Video communication service provider Zoom reported Q3 results that topped analysts’ expectations and provided positive guidance. Zoom now anticipates 329% in revenue growth in the fourth quarter, which is a slight slowdown from the previous quarter. Nevertheless, the stock price fell over 5% as investors reacted to expectations that the rate of revenue growth would moderate.
In Asia, stocks are moving higher in early trading on Tuesday, starting December on a positive note. Investors focus on vaccine optimism even as the number of COVID cases continues to surge.
At the time of writing, China’s Shanghai Composite has surged 1.54%, and the Shenzhen Component rose 1.52%. Data released a few minutes ago showed that the Caixin manufacturing PMI rose to 54.9 in November, after 53.6 in October. Analysts expected a decline to 53.5. The data follows a series of economic updates that point to China’s robust recovery from the coronavirus crisis.
Meanwhile, the Sino-US tensions are deteriorating as the Trump administration wants to add China’s biggest chipmaker SMIC and oil behemoth CNOOC to a blacklist of companies that are allegedly owned or controlled by the Chinese military. US investors won’t be able to buy shares in the blacklisted companies from 2021.

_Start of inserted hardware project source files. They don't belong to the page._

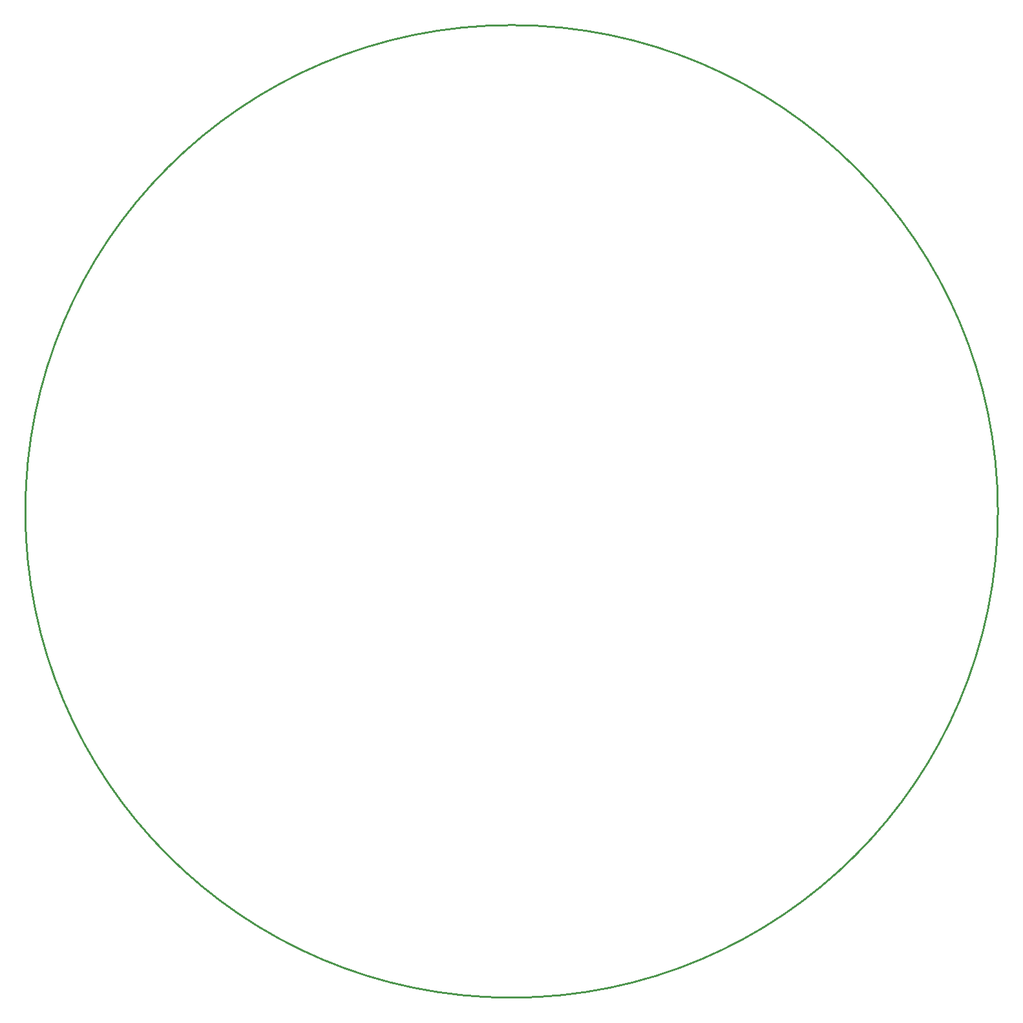
<source format=gko>
G04*
G04 #@! TF.GenerationSoftware,Altium Limited,Altium Designer,18.1.9 (240)*
G04*
G04 Layer_Color=16711935*
%FSTAX25Y25*%
%MOIN*%
G70*
G01*
G75*
%ADD22C,0.01000*%
D22*
X0750825Y05D02*
G03*
X0750825Y05I-0250825J0D01*
G01*
M02*

</source>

Hong Kong’s Hang Seng Index is up almost one percent. The increase in the number of coronavirus cases led to tougher restrictive measures in the city that will take effect on Wednesday.
Japan’s Nikkei 225 closed 1.35% higher, and South Korea’s KOSPI is up 1.67%.
In Australia, the ASX 200 closed 1.08% higher. The Reserve Bank of Australia left the interest rate unchanged at a record low of 0.10%.
In the commodity market, oil prices are declining amid a general uncertainty about the OPEC+ plans regarding the crude production cuts. The OPEC+ delayed talks about production cuts to Thursday, adding to concerns that some members are opposing the continuation of supply cuts beyond January 2021. Both WTI and Brent crude brands are down almost 0.90%.
Gold is recovering some of the losses to start December on an upbeat note. Still, the metal is trading well below the $1,800 mark after experiencing the worst monthly performance in about four years, following the vaccine optimism that boosted equities. Gold futures are up 0.40% to $1,787.
In FX, the US dollar continues to trade lower after a failed attempt of recovery. The greenback saw its worst month since July, falling to the lowest level since April 2018. The American currency continues to decline on the same vaccine optimism and expectations that the Fed would inject more cash into the financial market. The USD Index is down 0.06% to 91.800. EUR/USD is up 0.25% to 1.1959. Euro is surging on increased risk appetite.
The British pound is holding gains versus both majors even though little progress has been made during the Brexit talks. Negotiations are entering a decisive week.